From a health pov, I buy them when requested, even out of season and use the vegetable wash~ alot. But I don't buy them spontaneously (out of season, non-organic). And I don't impose my environmental concerns and refuse their purchase. The expense is a valid issue for most of us. And cost choices are discussed, but strawberries probably don't break too many budgets, on an occasional basis. Authenticity of the concerns is the criteria for negotiating.
|okay in all of the above scenarios, i first try explaining why i dont want to say yes to her request, and also offer alternatives. sometimes this is enough, but suppose she is unswayed. so i distract her and she no longer insists and we move on. everyone is happy.
really? i wonder if i am TOO GOOD at redirecting dd, if i am not taking her seriously enough, or if am not letting her learn from her own choices?
Hmmm....interesting. Your concern is that you have intellectually coerced? TCS considers persuasion and convincing coercion. I mull this one over myself too. But, since I a,m willing to do the 99 alternative dance, I don't feel coercive if we move on to something else without dissent. I find that if I make it an issue, it becomes an issue, so when I basically 'make it an issue' by suggesting a bunch of alternatives and ds moves on, that he is in essence 'convinced' at worst, or in agreement at best. And believe me, distraction doesn't keep working when they *really* want something.
I do feel that distraction is an overused tool, in place of giving information to very young children. We probably "over" inform (by ability to comprehend all the variables), but I am comfortable that ds indicates when he is no longer interested in further information.
Distraction is most useful, in my opinion when they are tired or hungry and their focus on *one* solution is intense. Then I believe that distraction could be
used as manipulation; but my goal is to meet the underlying need (food or rest or engagement, etc.) and see if the overt need continues, my goal is not to ignore or disregard the original need. But, I don't re-initiate it either out of some perverse sense of stirring it all up again. 2.5 year olds certainly are persistent when they really want something. They remember. And this only increases with age. So, if it is brought up again after redirecting, then I consider the issue reopened and *important* specifically, not just an intense fancy. Does this help?
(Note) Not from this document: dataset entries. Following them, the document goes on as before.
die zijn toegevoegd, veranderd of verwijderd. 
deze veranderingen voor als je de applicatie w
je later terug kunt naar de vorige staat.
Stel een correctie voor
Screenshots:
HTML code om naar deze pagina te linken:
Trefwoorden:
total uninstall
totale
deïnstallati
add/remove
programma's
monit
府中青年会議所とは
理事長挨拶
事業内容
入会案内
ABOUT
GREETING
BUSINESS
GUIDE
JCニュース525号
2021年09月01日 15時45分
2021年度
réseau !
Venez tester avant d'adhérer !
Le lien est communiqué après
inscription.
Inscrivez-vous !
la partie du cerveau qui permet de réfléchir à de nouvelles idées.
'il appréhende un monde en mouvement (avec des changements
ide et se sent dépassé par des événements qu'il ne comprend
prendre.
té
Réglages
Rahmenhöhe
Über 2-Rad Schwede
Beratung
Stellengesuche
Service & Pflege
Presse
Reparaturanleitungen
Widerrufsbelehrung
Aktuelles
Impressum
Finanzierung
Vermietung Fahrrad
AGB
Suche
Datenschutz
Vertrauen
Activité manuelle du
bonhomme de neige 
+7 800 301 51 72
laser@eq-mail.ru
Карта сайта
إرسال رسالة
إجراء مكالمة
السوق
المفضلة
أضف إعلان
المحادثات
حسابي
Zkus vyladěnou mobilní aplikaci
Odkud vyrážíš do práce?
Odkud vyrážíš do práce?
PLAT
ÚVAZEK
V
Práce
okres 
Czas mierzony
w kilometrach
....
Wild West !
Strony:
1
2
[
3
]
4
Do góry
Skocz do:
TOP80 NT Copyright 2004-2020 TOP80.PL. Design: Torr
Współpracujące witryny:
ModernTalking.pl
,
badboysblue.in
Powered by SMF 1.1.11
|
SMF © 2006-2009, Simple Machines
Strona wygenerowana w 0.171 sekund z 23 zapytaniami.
|[aside ... today, remembering what someone else said, "i do not protect my child from LIFE" i remained silent while dd climbed the stairs outside the railing (or actually, right under the railing). she bumped her head and looked at me. i actually had not told her not to do that, but when she looked at me i simply said, 'well you didnt listen to me, so now you know.' i guess this was the wrong thing to say, since 'listen to me' is not the target we want to set, but it just came out of my mouth that way. anyway, interestingly enough, she didnt cry.]
I wrote that. But, I do not do the 'told ya' so'. That is self-evident and condescending, in my opinion. I wouldn't appreciate the reminder or 'rubbing it in' myself.
: I am confident that you can find more empathetic and connecting things to say regarding a bumped head.